Casella Monica, Milano Nicola, Dolce Pasquale, Marocco Davide
Natural and Artificial Cognition Laboratory, Department of Humanistic Studies, University of Naples "Federico II", Naples, Italy.
Department of Translational Medical Science, University of Naples "Federico II", Naples, Italy.
Front Psychol. 2024 Dec 17;15:1449272. doi: 10.3389/fpsyg.2024.1449272. eCollection 2024.
Missing data in psychometric research presents a substantial challenge, impacting the reliability and validity of study outcomes. Various factors contribute to this issue, including participant non-response, dropout, or technical errors during data collection. Traditional methods like mean imputation or regression, commonly used to handle missing data, rely upon assumptions that may not hold on psychological data and can lead to distorted results.
This study aims to evaluate the effectiveness of transformer-based deep learning for missing data imputation, comparing ReMasker, a masking autoencoding transformer model, with conventional imputation techniques (mean and median imputation, Expectation-Maximization algorithm) and machine learning approaches (K-nearest neighbors, MissForest, and an Artificial Neural Network). A psychometric dataset from the COVID distress repository was used, with imputation performance assessed through the Root Mean Squared Error (RMSE) between the original and imputed data matrices.

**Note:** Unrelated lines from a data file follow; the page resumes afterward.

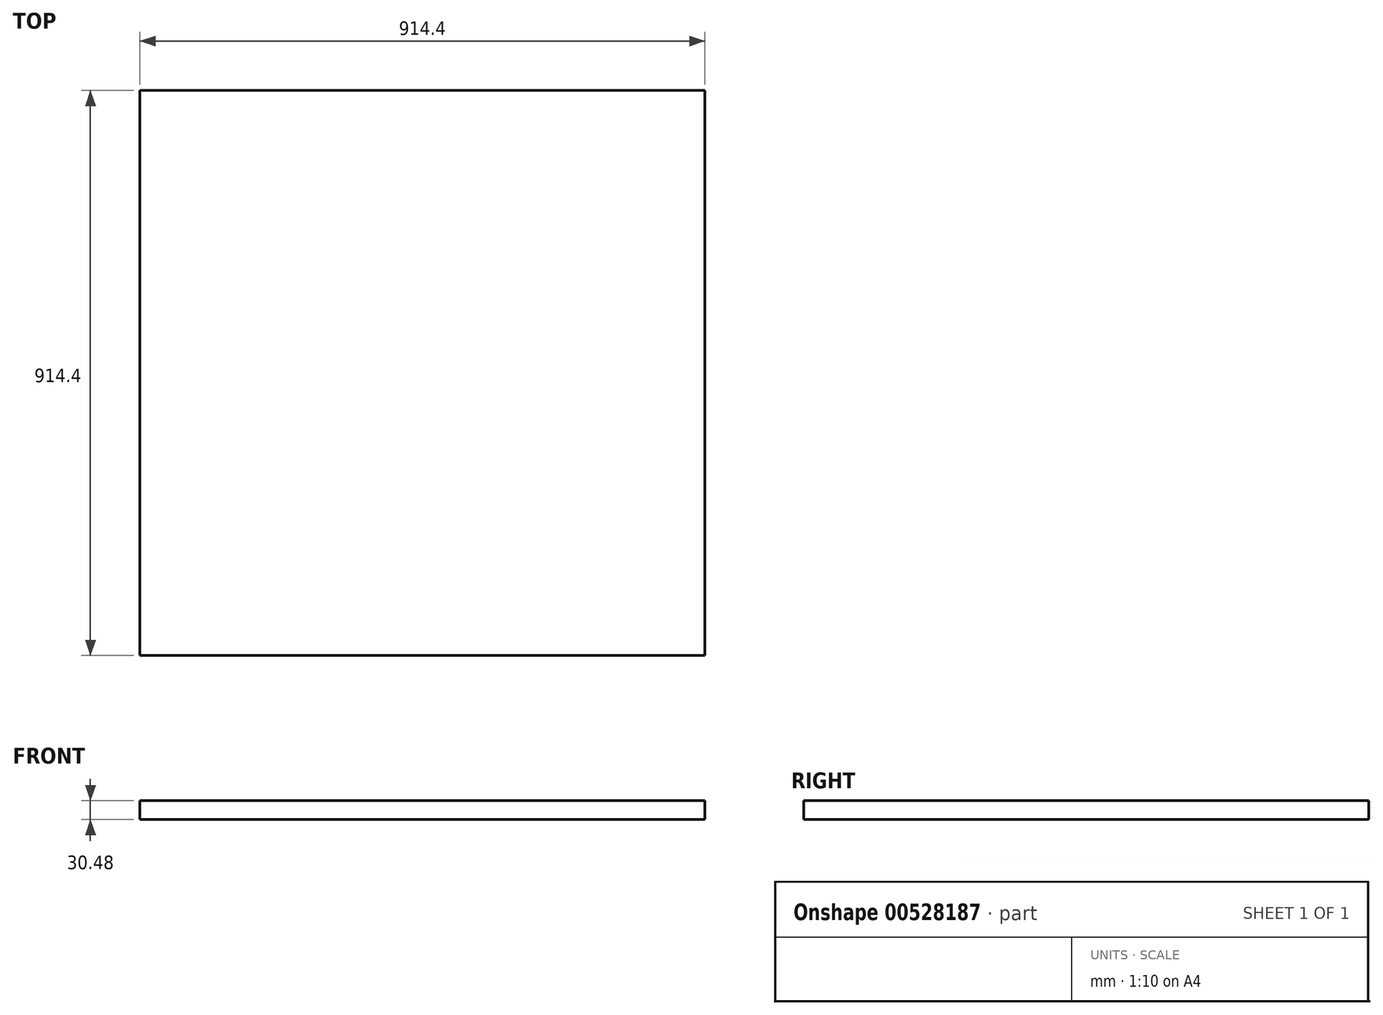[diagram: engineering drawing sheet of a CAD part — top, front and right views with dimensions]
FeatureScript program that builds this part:
annotation { "Feature Type Name" : "Feature", "Feature Type Description" : "" }
export const myFeature = defineFeature(function(context is Context, id is Id, definition is map)
    precondition{}
    {
        {
            var Q0;
            Q0=qCreatedBy(makeId("Top.planeOp"),FACE);
            var sketch = newSketch(context, id + "F0", { "sketchPlane" : qUnion([Q0])});
            skLineSegment(sketch, "E0.bottom", {"start": v(-465.13, 701.2) * mm, "end": v(449.27, 701.2) * mm});
            skLineSegment(sketch, "E0.top", {"start": v(-465.13, -213.2) * mm, "end": v(449.27, -213.2) * mm});
            skLineSegment(sketch, "E0.left", {"start": v(-465.13, 701.2) * mm, "end": v(-465.13, -213.2) * mm});
            skLineSegment(sketch, "E0.right", {"start": v(449.27, 701.2) * mm, "end": v(449.27, -213.2) * mm});
            skSolve(sketch);
        }
        {
            var Q0;
            Q0 = qSketchRegion(id + "F0", true);
            extrude(context, id + "F1", {"entities" : qUnion([Q0]), "depth" : 30.48 * mm, "offsetDistance" : 30.48 * mm});
        }
    });
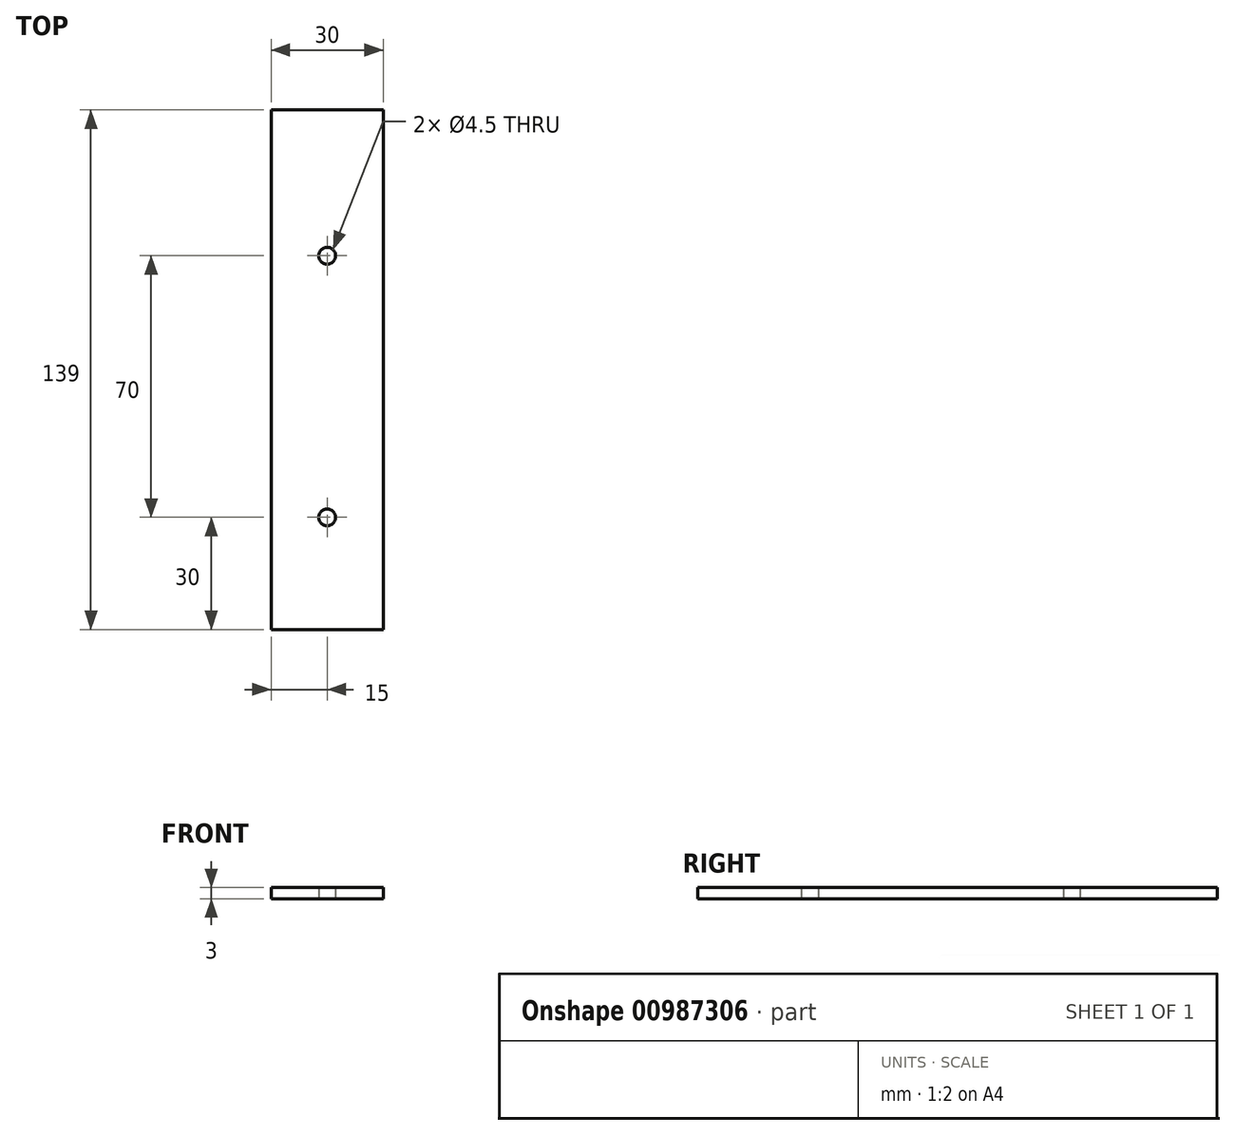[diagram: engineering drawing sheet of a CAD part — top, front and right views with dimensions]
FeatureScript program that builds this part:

Results indicate that machine learning techniques, particularly ReMasker, achieve superior performance in terms of reconstruction error compared to conventional imputation techniques across all tested scenarios.
This finding underscores the potential of transformer-based models to provide robust imputation in psychometric research, enhancing data integrity and generalizability.
心理测量学研究中的缺失数据带来了重大挑战,影响研究结果的可靠性和有效性。导致这个问题的因素有很多,包括参与者无回应、退出或数据收集过程中的技术错误。像均值插补或回归这样的传统方法,常用于处理缺失数据,它们依赖的假设可能不适用于心理数据,并且可能导致结果失真。
本研究旨在评估基于Transformer的深度学习在缺失数据插补方面的有效性,将掩码自动编码Transformer模型ReMasker与传统插补技术(均值和中位数插补、期望最大化算法)以及机器学习方法(K近邻、MissForest和人工神经网络)进行比较。使用了来自COVID困扰库的心理测量数据集,通过原始数据矩阵和插补后数据矩阵之间的均方根误差(RMSE)来评估插补性能。
结果表明,在所有测试场景中,与传统插补技术相比,机器学习技术,特别是ReMasker,在重构误差方面表现更优。
这一发现强调了基于Transformer的模型在心理测量学研究中提供强大插补的潜力,增强了数据完整性和可推广性。